On se dispose à la plus vigoureuse attaque: un malentendu fait tout perdre. Les différents corps des conjurés n'arrivent pas ensemble aux rendez-vous qui leur sont indiqués; les coups ne peuvent se porter à la fois; on est averti dans Amboise; on se tient sur la défensive, et tout manque. Le seul Raunai, avec sa troupe, pénètre jusque dans les faubourgs; il arrive à l'une des portes; il la trouve fermée et bien défendue. Pas assez fort pour entreprendre de l'enfoncer, exposé au feu du château qui lui tue beaucoup de monde, il ordonne une décharge d'arquebuserie sur ceux qui gardent les murailles, laisse fuir sa troupe, et lui seul, se débarrassant de ses armes, se jette dans un fossé, franchit les murs et tombe dans la ville.
Connaissant les rues, les soupçonnant désertes à cause de la nuit et d'une attaque qui doit avoir appelé tout le monde au rempart, il vole chez le comte de Sancerre, où il sait bien qu'est logée celle qu'il aime.
Il ose, à tout événement, se fier à la noblesse, à la candeur de ce brave militaire. Il arrive chez lui.... Juste ciel!.... on rapportait le comte blessé des coups de celui qui venait l'implorer.......
—Ô! monsieur, s'écrie Raunai, en mouillant de ses pleurs la blessure du comte, vengez-vous, voilà votre ennemi, voilà celui qui vient de verser votre sang.... ce sang précieux que je voudrais racheter au prix du mien...... Grand dieu! c'est donc ainsi que ma main barbare a traité le bienfaiteur de celle qui m'est chère!

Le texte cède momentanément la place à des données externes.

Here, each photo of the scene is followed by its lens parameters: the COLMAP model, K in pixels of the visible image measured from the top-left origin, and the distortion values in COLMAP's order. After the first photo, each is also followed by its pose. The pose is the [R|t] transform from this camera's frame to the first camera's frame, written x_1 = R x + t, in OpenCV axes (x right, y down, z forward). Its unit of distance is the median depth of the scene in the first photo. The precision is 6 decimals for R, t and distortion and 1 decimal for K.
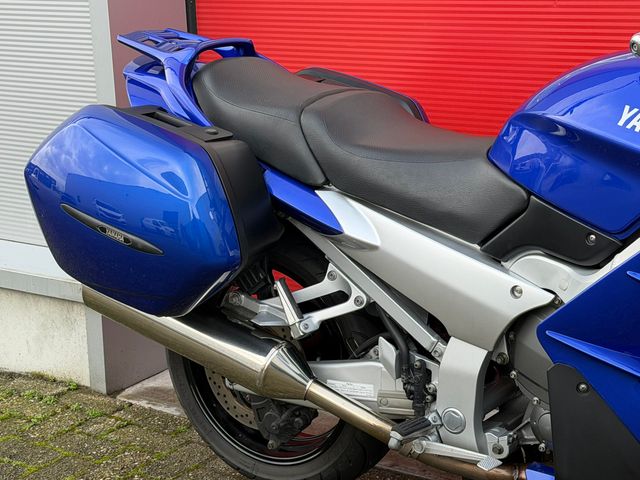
lens RADIAL K [[1335.0, 0, 320.2], [0, 1335.0, 249.7], [0, 0, 1]] dist [0.152038, 0.038657]
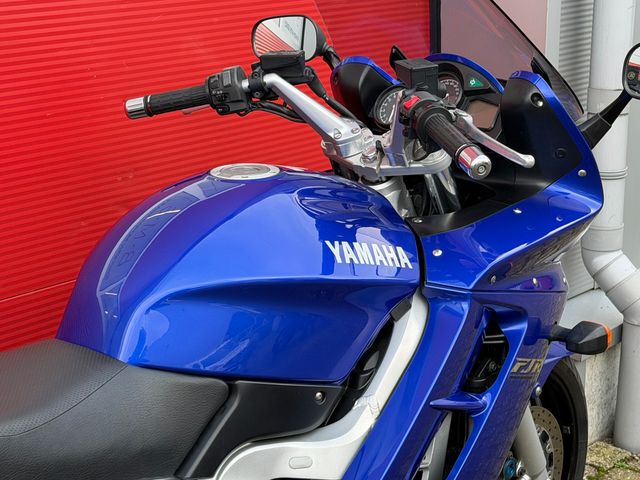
lens RADIAL K [[1335.0, 0, 320.2], [0, 1335.0, 249.7], [0, 0, 1]] dist [0.152038, 0.038657]
pose [[0.117449, -0.237031, 0.964377, -0.549249], [0.260286, 0.944496, 0.200445, -0.243808], [-0.958362, 0.227472, 0.172626, 0.739401]]
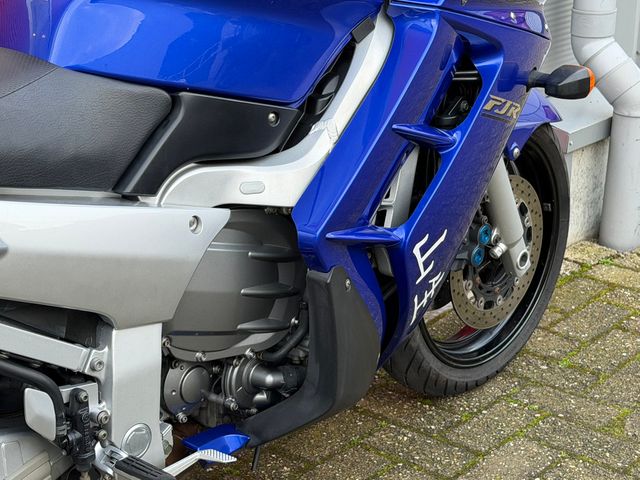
lens RADIAL K [[1335.0, 0, 320.2], [0, 1335.0, 249.7], [0, 0, 1]] dist [0.152038, 0.038657]
pose [[0.119150, -0.318011, 0.940570, -0.514771], [0.257073, 0.924896, 0.280145, -0.136919], [-0.959019, 0.208416, 0.191953, 0.745925]]
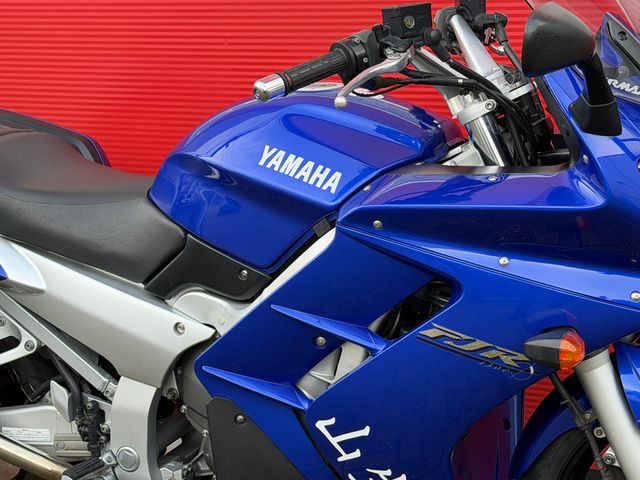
lens RADIAL K [[1335.0, 0, 320.2], [0, 1335.0, 249.7], [0, 0, 1]] dist [0.152038, 0.038657]
pose [[0.983413, -0.048863, 0.174677, 0.072268], [0.051239, 0.998645, -0.009120, -0.012811], [-0.173995, 0.017919, 0.984584, -0.021918]]
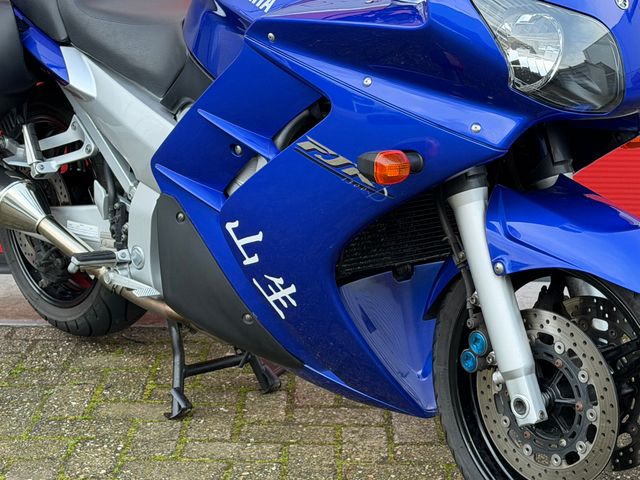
lens RADIAL K [[1459.3, 0, 320.1], [0, 1459.3, 255.9], [0, 0, 1]] dist [0.106780, 0.388502]
pose [[0.967988, 0.105222, -0.227876, 0.518744], [-0.105041, 0.994383, 0.012956, 0.093690], [0.227959, 0.011395, 0.973604, -0.148173]]
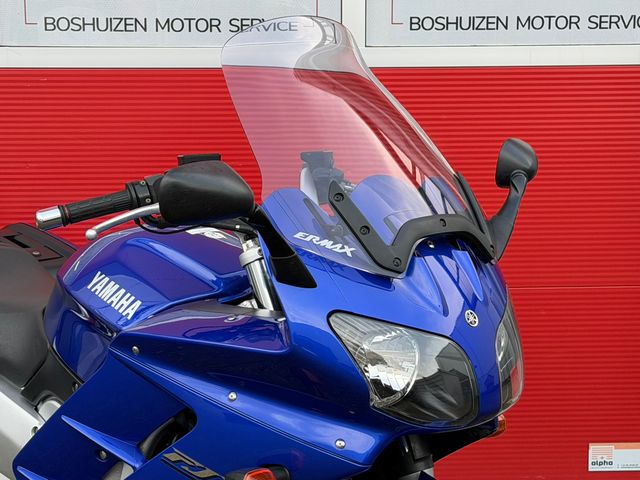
lens RADIAL K [[1459.3, 0, 320.1], [0, 1459.3, 255.9], [0, 0, 1]] dist [0.106780, 0.388502]
pose [[0.989360, 0.055496, -0.134487, 0.503685], [-0.069839, 0.992081, -0.104393, -0.002887], [0.127628, 0.112674, 0.985401, -0.177377]]
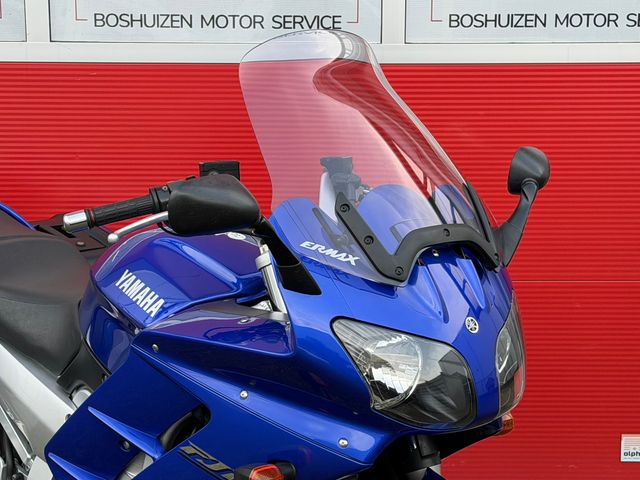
lens RADIAL K [[1459.3, 0, 320.1], [0, 1459.3, 255.9], [0, 0, 1]] dist [0.106780, 0.388502]
pose [[0.979317, 0.073231, -0.188614, 0.557280], [-0.089208, 0.992982, -0.077648, -0.028729], [0.181604, 0.092868, 0.978977, -0.216125]]
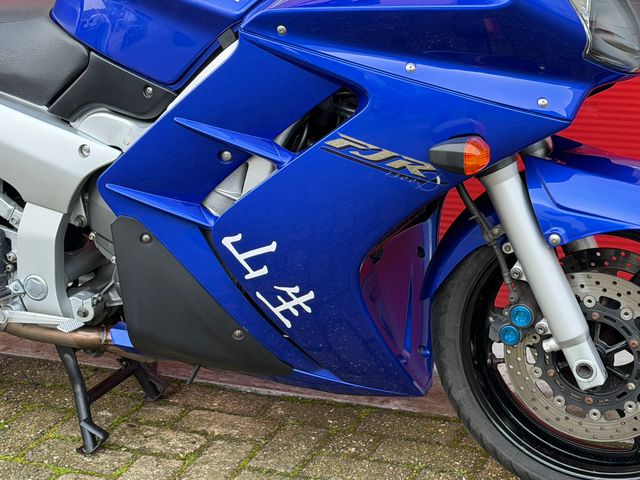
lens RADIAL K [[1335.0, 0, 320.2], [0, 1335.0, 249.7], [0, 0, 1]] dist [0.152038, 0.038657]
pose [[0.976488, -0.064057, 0.205836, 0.101227], [0.051933, 0.996612, 0.063778, 0.047029], [-0.209224, -0.051589, 0.976506, -0.009670]]
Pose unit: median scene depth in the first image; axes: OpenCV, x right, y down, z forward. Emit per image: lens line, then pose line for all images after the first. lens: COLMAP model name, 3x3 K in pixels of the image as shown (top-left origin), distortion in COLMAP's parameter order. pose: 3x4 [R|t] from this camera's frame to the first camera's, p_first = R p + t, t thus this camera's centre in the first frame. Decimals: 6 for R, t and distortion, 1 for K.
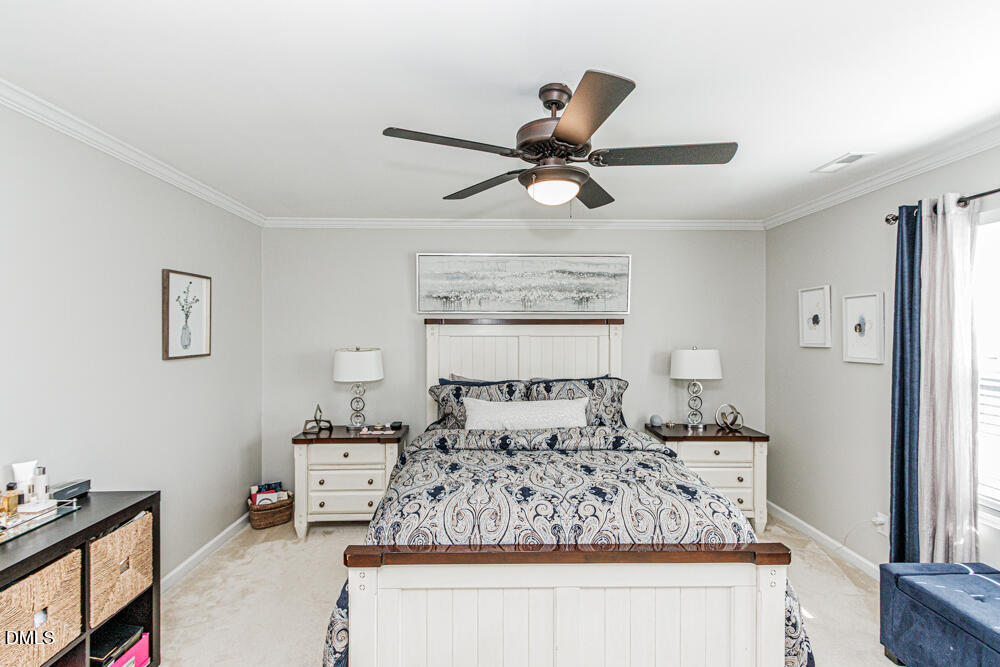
lens RADIAL K [[460.0, 0, 494.3], [0, 460.0, 333.3], [0, 0, 1]] dist [0.004920, -0.001442]
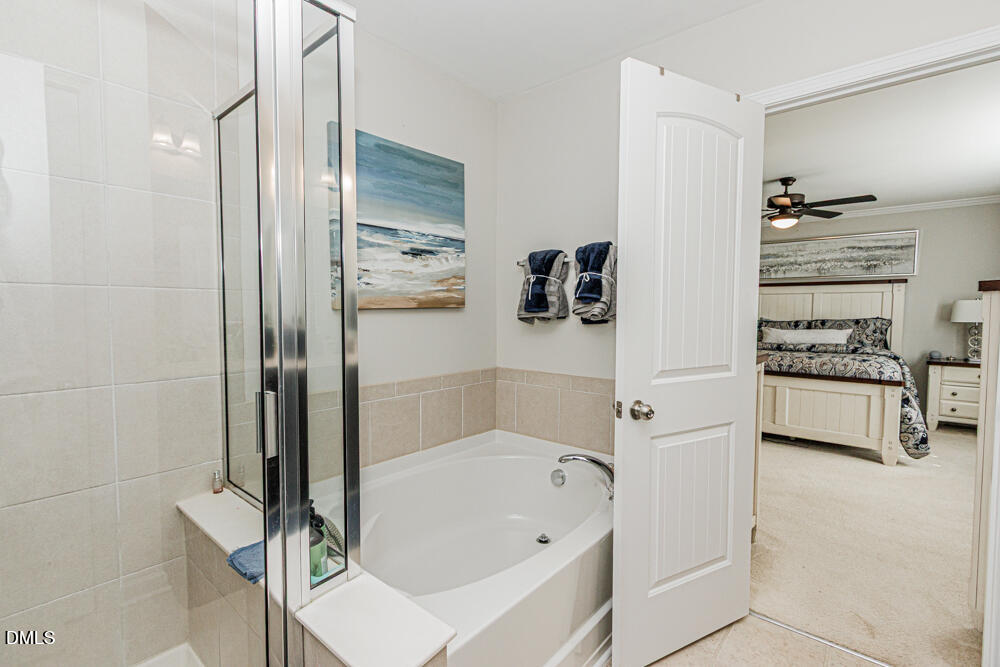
lens RADIAL K [[460.0, 0, 486.7], [0, 460.0, 329.1], [0, 0, 1]] dist [0.004920, -0.001442]
pose [[0.731359, 0.030681, -0.681302, 0.345890], [-0.006613, 0.999260, 0.037901, 0.083194], [0.681961, -0.023213, 0.731020, -0.955208]]
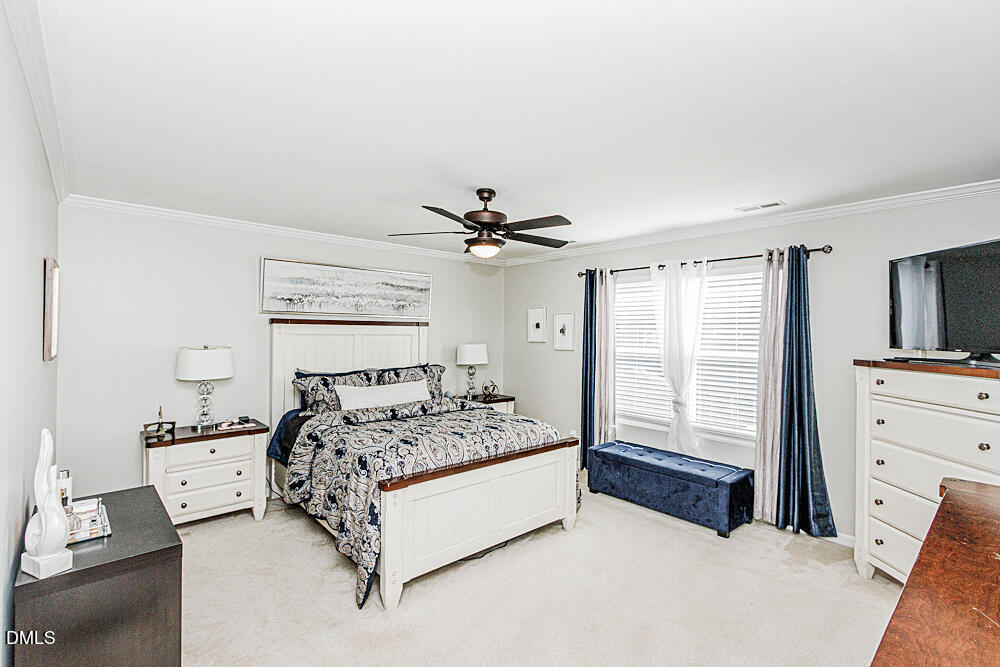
lens RADIAL K [[460.0, 0, 480.1], [0, 460.0, 330.5], [0, 0, 1]] dist [0.004920, -0.001442]
pose [[0.773728, 0.007843, 0.633470, -0.522251], [-0.007942, 0.999965, -0.002680, -0.004916], [-0.633468, -0.002958, 0.773763, -0.167629]]
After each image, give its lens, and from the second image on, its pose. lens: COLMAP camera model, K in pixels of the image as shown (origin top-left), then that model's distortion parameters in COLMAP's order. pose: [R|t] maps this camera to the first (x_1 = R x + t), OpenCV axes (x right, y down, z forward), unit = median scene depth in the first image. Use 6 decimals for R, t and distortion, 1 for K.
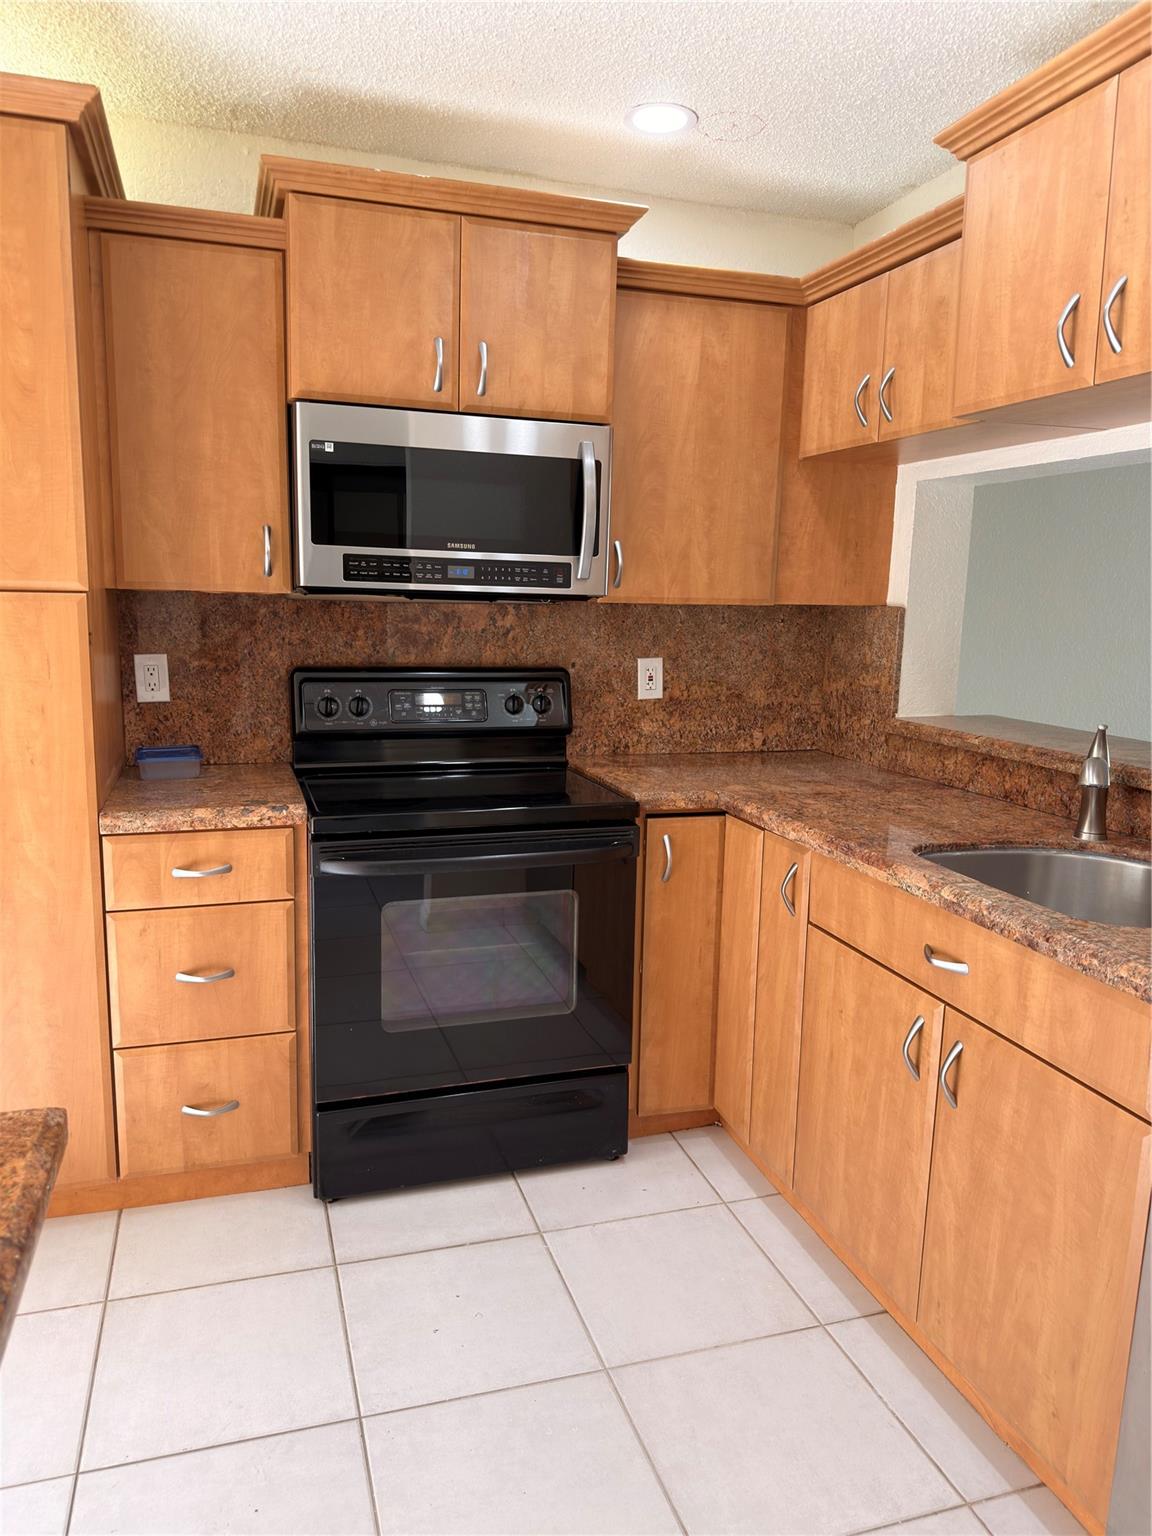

Je viens me rendre à vous, monsieur, je suis votre prisonnier. La malheureuse fille de Castelnau, à laquelle votre générosité donne asile, vous a dit ses malheurs et les miens; je l'adore depuis mon enfance; elle daigne m'estimer un peu... je venais la trouver... recevoir ses ordres... mourir après, s'il l'eût fallu. Vous voyez, aux périls que j'ai franchis, qu'il n'est rien qui puisse m'être plus cher qu'elle.... Je sais ce qui m'attend.... ce que je mérite.
Chef de l'attaque qui vient de se faire, je sais que des chaînes et la mort vont devenir mon partage; mais j'aurai vu ma Juliette, je serai consolé par elle, et les supplices ne m'effrayent plus si je les subis sous ses yeux.